Prediction models:
a) ML Tool XGBoost: FVC(%), neutrophil(%), and
FVC25-75(%) were the top three predictors, respectively
based on ‘gain’ function(Table 3 ). MAPE for the model was
1.81%, indicating excellent performance.
b) Linear mixed-effects regression analyses: Hydroxyurea, FVC(%),
neutrophil(%), and FVC25-75(%) were statistically
significant and the top three predictors for adjusted DLCO
(Table 2 ). The rest of the predictors analyzed, including
FEV1/FVC, R5(%), and TLC(%), were not statistically significant. The
regression model reproduced the exact rank list of six predictors as the
XGBoost model (Table 3 ). MAPE between measured and eDLCO for
the mixed-model was 9.1%, suggesting that XGBoost had superior
prediction performance compared to the regression model (Figure
1 ).
Measured and estimated DLCO vs. outcome measures: Measured DLCO
was significantly associated with the number of lifetime VOC/ACS events
and TRJV (Table 4 ), but not with nocturnal hypoxemia (p=0.13).

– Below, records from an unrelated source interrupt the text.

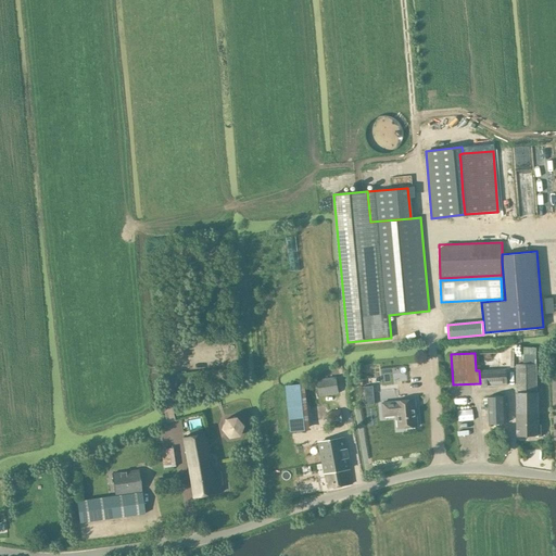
[(536,434),(541,434),(541,426),(536,426),(536,425),(538,425),(538,393),(536,393),(536,365),(516,365),(517,436),(536,436),(536,434)]
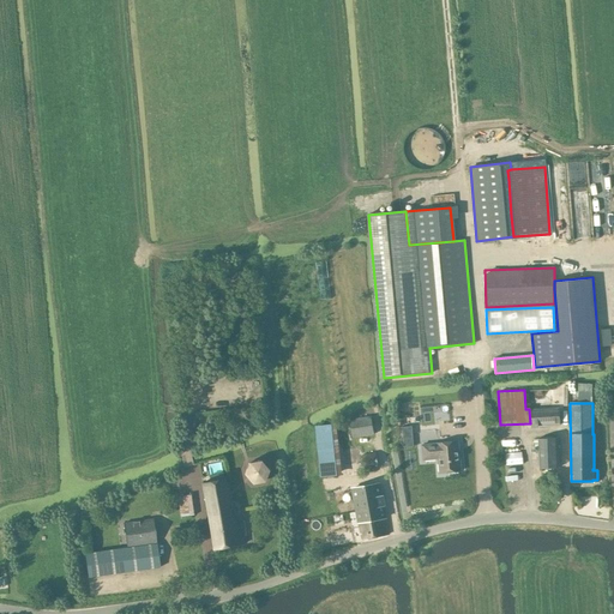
[(529,409),(530,423),(530,427),(560,425),(559,408),(529,409)]
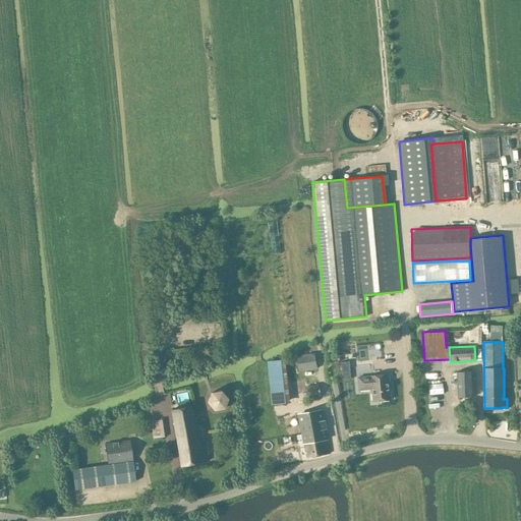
[(299,371),(316,368),(314,353),(297,355),(299,371)]
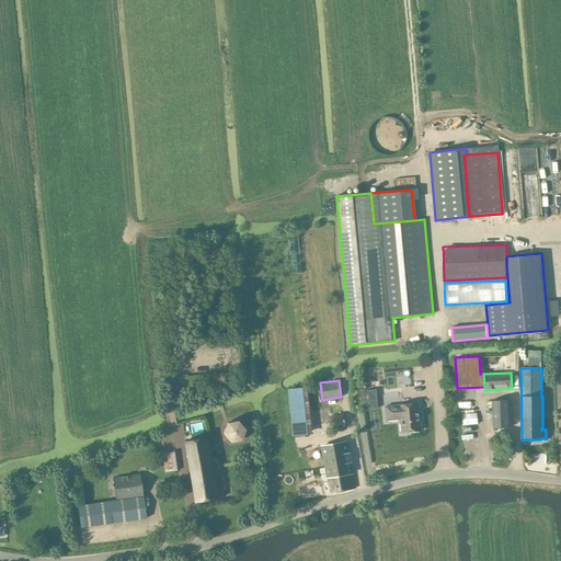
[(376,390),(367,390),(368,399),(376,399),(376,390)]
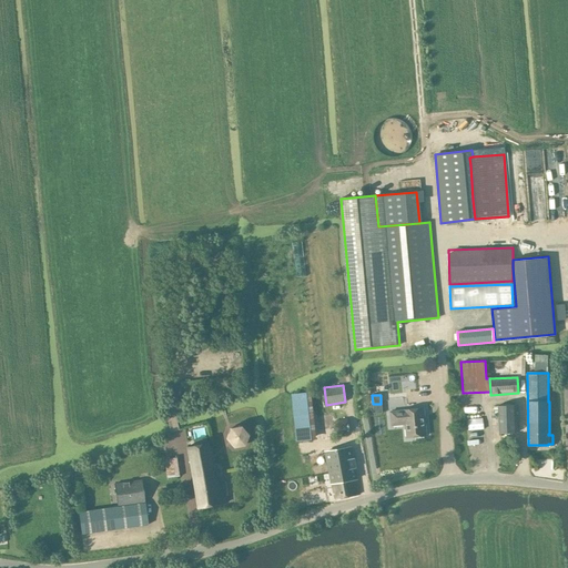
[(499,434),(517,433),(516,405),(497,406),(499,434)]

After adjusting for age and sex, each 1% decrease in DLCO was
associated with 0.075 more lifetime ACS/VOC events (95%CI:-0.120 to
-0.030) and 0.009 m/s higher TRJV (95%CI:-0.017 to -0.001). eDLCO,
obtained from our predictive models, was also significantly associated
with AOC/VOC events and TRJV (Table 4 ):
after adjusting for age and sex,
each 1% decrease in eDLCO was associated with 0.084-0.102 more lifetime
ACS/VOC events (CI:-0.134 to -0.033 for the XGBoost model, and CI:-0.170
to -0.034 for the regression model) and with 0.009-0.014 m/s higher TRJV
(CI:-0.017 to -0.001 for XGBoost, and CI:-0.025 to -0.003 for the
regression model) (Table 4). Overall, results for modeled eDLCO
were very close to those obtained with measured DLCO.
Validation of the prediction model: We tested the strength of
the prediction model using LOOP method. Estimated DLCO (mean ± SD) was
87.9 ± 17.18 compared to measured DLCO of 87.79 ± 10.87, with good
forecasting (MAPE of 17.3%) and significant correlation (r=0.40,
p<0.001*) between two groups (figure 2).